AA muhabirine değerlendirmelerde bulunan Grenoble Üniversitesi Siyaset Bilimi Uzmanı Prof. Dr. Jean Marcou, Hollande'ın anayasa değişikliğine ilişkin son kararının siyasi başarısızlık olduğunu belirterek, "Vatandaşlıktan çıkarılma tedbiri sol kesim tarafından özellikle çifte vatandaşlara uygulanması suretiyle eşitlik ilkesine aykırı olması açısından çok eleştirilmişti.
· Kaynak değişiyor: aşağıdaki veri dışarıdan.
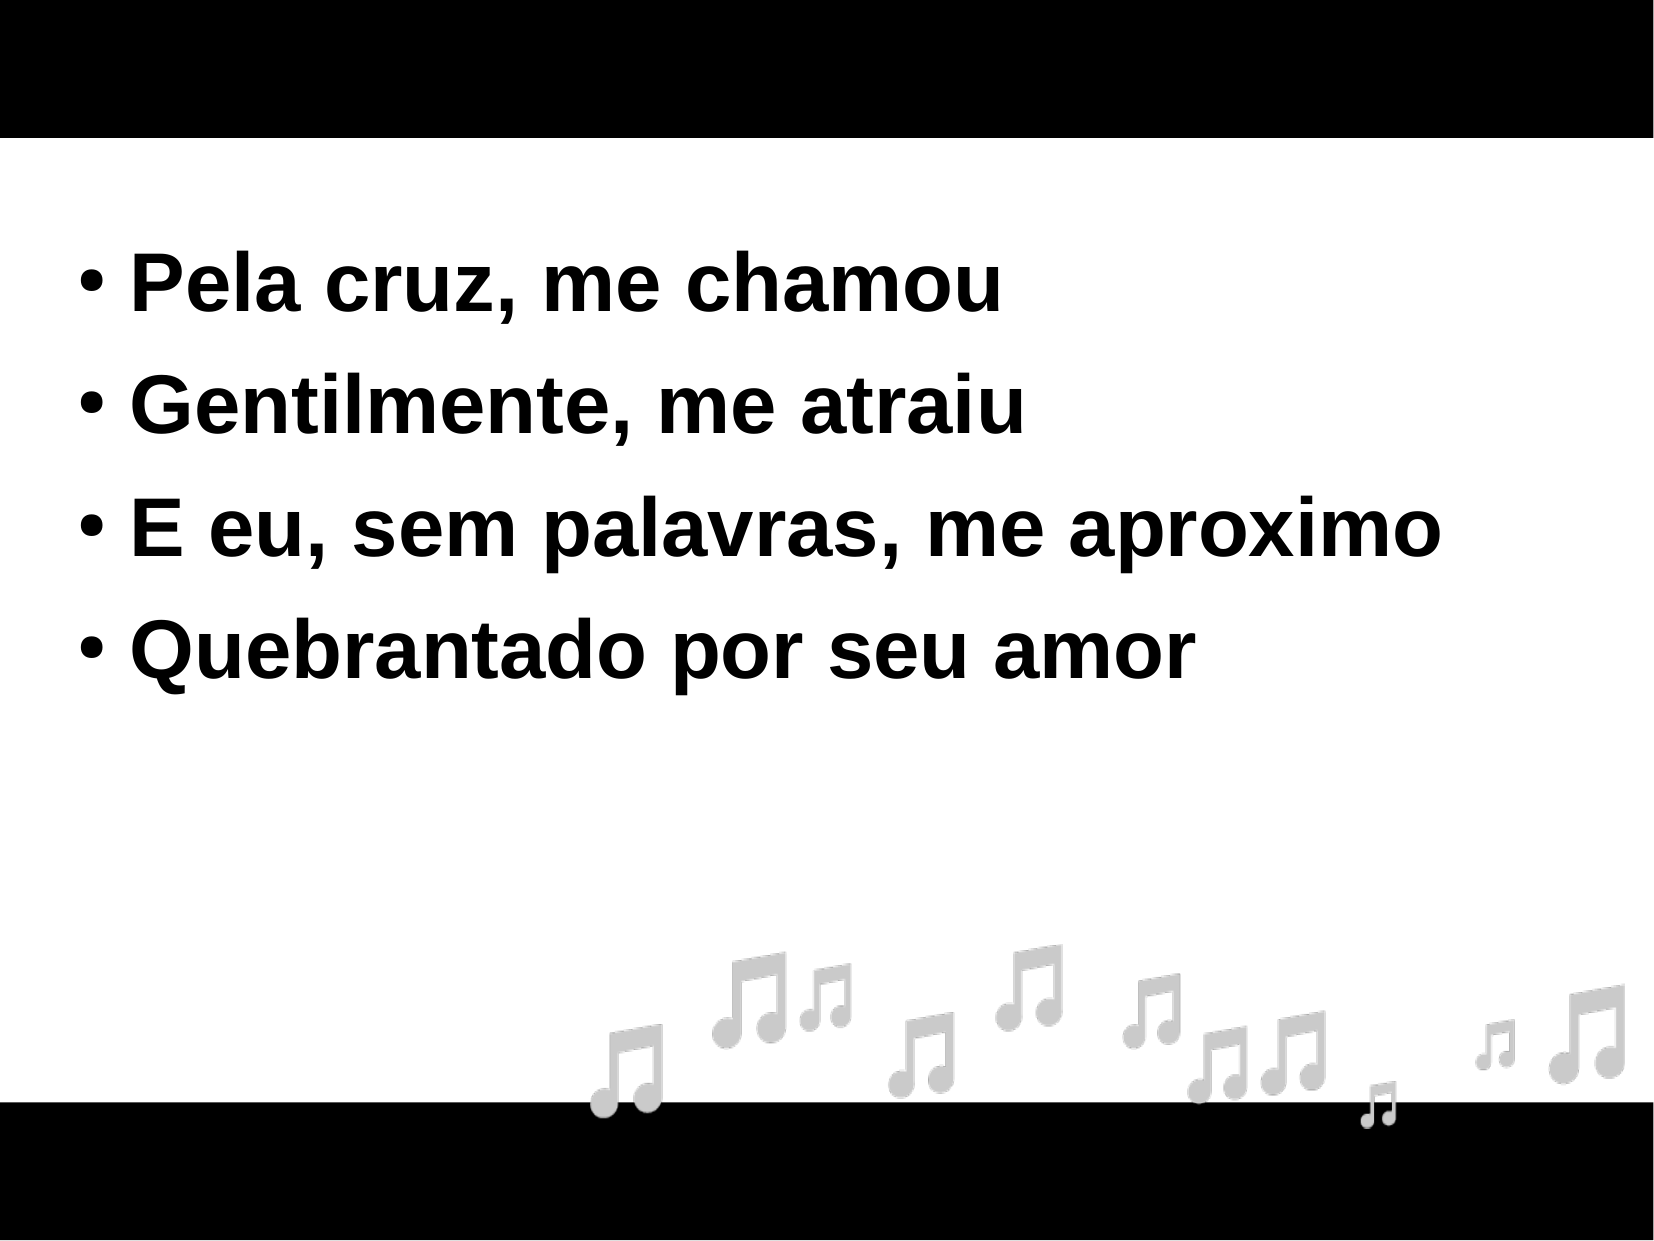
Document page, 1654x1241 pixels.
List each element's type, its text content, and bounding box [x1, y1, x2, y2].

list Pela cruz, me chamou Gentilmente, me atraiu E eu, sem palavras, me aproximo Quebrantado por seu amor [59, 236, 1595, 1024]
Sonunda hükümet bütün Fransızları kapsayan bir tasarı hazırlamak zorunda kaldı." dedi.

Marcou, tasarıdaki bu değişiklik sayesinde Ulusal Meclis'teki iktidar çoğunluğundan kısmen destek sağlanmış olduğunu anlatarak, "Ancak Senato hükümetin çizdiği yolu izlemedi ve vatandaşlıktan çıkarma tedbirinin anayasada yer almasını onaylamadı. Bu tartışmalar Adalet Bakanı'nın istifası ve kabinede değişime yol açtı. Hollande, girdiği çıkmazdan kurtulmak için anayasa değişikliği projesini rafa kaldırdı." diye konuştu.

Hollande'ın düştüğü çıkmazdan zararsız bir şekilde kurtulamadığına işaret eden Marcou, "Charlie Hebdo saldırısı sonrası sergilenen kriz yönetimi Hollande'a yönelik halk desteğinin yükselmesine neden olmuştu. Ancak kasım saldırıları aynı etkiyi yapmadı ve anayasa tartışmalarında iktidar kanadındaki bölünmüşlük Hollande'ın popülaritesine olumsuz yönde yansıdı." ifadelerini kullandı.

Marcou ayrıca çalışma yasasında yapılması planlanan değişikliklerin hükümet aleyhinde tartışmalara neden olduğunu belirterek, "Hükümet için en zor olan durum dayandığı sol siyasetin prensiplerini tehlikeye atması ve bunu yaparken de ekonomik bir başarı sergileyememesiydi." şeklinde konuştu.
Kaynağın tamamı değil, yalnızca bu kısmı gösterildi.